Moderna’s interim readout of Phase 3 results of its COVID-19 mRNA vaccine brings cheer at the heel of last week’s announcement from Pfizer. Moderna has reported interim analysis from the Phase 3 COVE study that has completed enrolment of 30,000 participants. As on date of interim reporting, 5 cases of COVID-19 were reported in the vaccinated group versus 90 cases of COVID-19 in the placebo group, indicating a 94.5% efficacy of the vaccine. Moderna is conducting the trial in collaboration with National Institute of Allergy and Infectious Disease (NIAID), National Institute of Health (NIH) and Biomedical Advanced Research and Development Authority (BARDA).

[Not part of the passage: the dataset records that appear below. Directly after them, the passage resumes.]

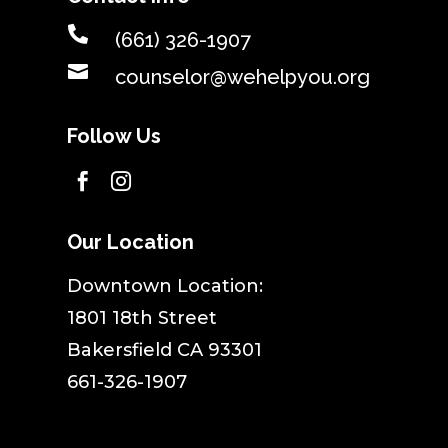

(661) 326-1907

counselor@wehelpyou.org
Follow Us


Our Location
​Downtown Location:
1801 18th Street
Bakersfield CA 93301
661-326-1907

The primary endpoint of Phase III COVE study is based on confirmed and adjudicated COVID-19 cases, starting two weeks following the second dose of vaccine. A secondary endpoint was also analysed amongst the 95 participants for severe COVID-19 cases observed in 11 cases. All the 11 with the severe condition were from the placebo group. The results did not indicate any safety concerns. Majority of adverse events were mild or moderate in severity and very short lived which included injection site pain (2.7%), and after the second dose included fatigue (9.7%), myalgia (8.9%), arthralgia (5.2%), headache (4.5%), pain (4.1%) and erythema/redness at the injection site (2.0%)The data would however change base on the final analysis from all participants of the study. Based on the results in upcoming weeks, Moderna has also indicated that it will be submitting for Emergency Use Authorization and applications for authorizations to global regulatory agencies. The vaccine received FDA’s fast track designation on 12 May this year. Moderna expects to have approximately 20 million doses of mRNA-1273 ready to ship in the U.S, by the end of 2020 and 500 million to 1 billion doses globally in 2021. 

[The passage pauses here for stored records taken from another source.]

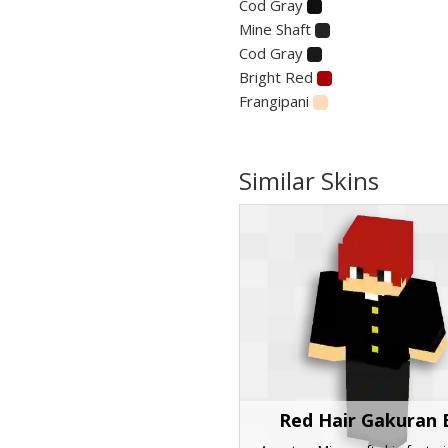
Cod Gray
Mine Shaft
Cod Gray
Bright Red
Frangipani
Similar Skins
Red Hair Gakuran 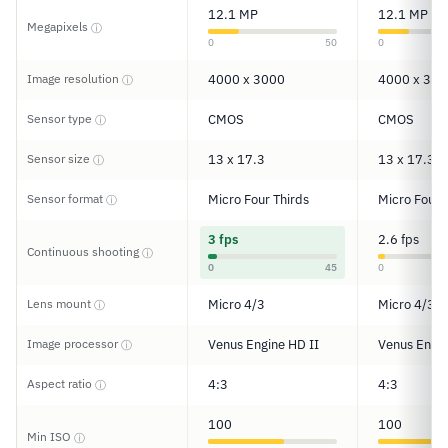
12.1 MP
12.1 MP
Megapixels
ⓘ
0
50
0
Image resolution
4000 x 3000
4000 x 300
ⓘ
Sensor type
CMOS
CMOS
ⓘ
Sensor size
13 x 17.3
13 x 17.3
ⓘ
Sensor format
Micro Four Thirds
Micro Four 
ⓘ
3 fps
2.6 fps
Continuous shooting
ⓘ
0
45
0
Lens mount
Micro 4/3
Micro 4/3
ⓘ
Image processor
Venus Engine HD II
Venus Engin
ⓘ
Aspect ratio
4:3
4:3
ⓘ
100
100
Min ISO
ⓘ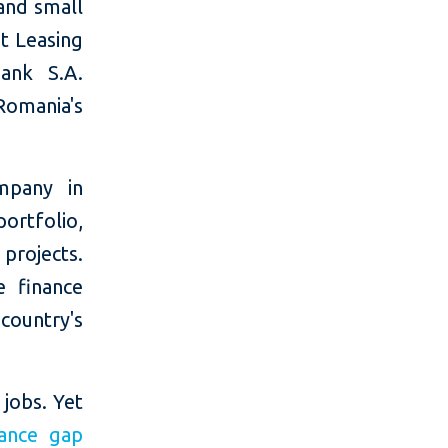
 and small
it Leasing
Bank S.A.
omania's
mpany in
ortfolio,
projects.
e finance
country's
 jobs. Yet
nance gap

The dissemination of interim results by Pfizer and Moderna manufacturers can be seen as a promising sign to have effective vaccines disseminated early next year and draw attention to mRNA-based vaccines. With the data presented in interim results, there is a need to understand the period of immunity provided by the vaccine and the possibility of the need for subsequent booster doses. While these questions on vaccine efficacy exist, the concern around large scale manufacture for global access prevails. While multiple government deals have been signed by US and EU, to ensure global access of vaccines, more deals need to be forged that provide vaccine availability in other parts of the world. The other vaccine developers also need to accelerate their clinical activities in order to meet the demand supply gap. Another major challenge is in the logistics for supply chain to transport these vaccines with Pfizer’s vaccine requiring –70 degrees and Moderna vaccine at –20 degrees. While companies are focussed at designing existing vaccines to be thermostable, these mRNAbased COVID-19 vaccines are heat sensitive making last mile deliveries a substantial challenge that need to be addressed.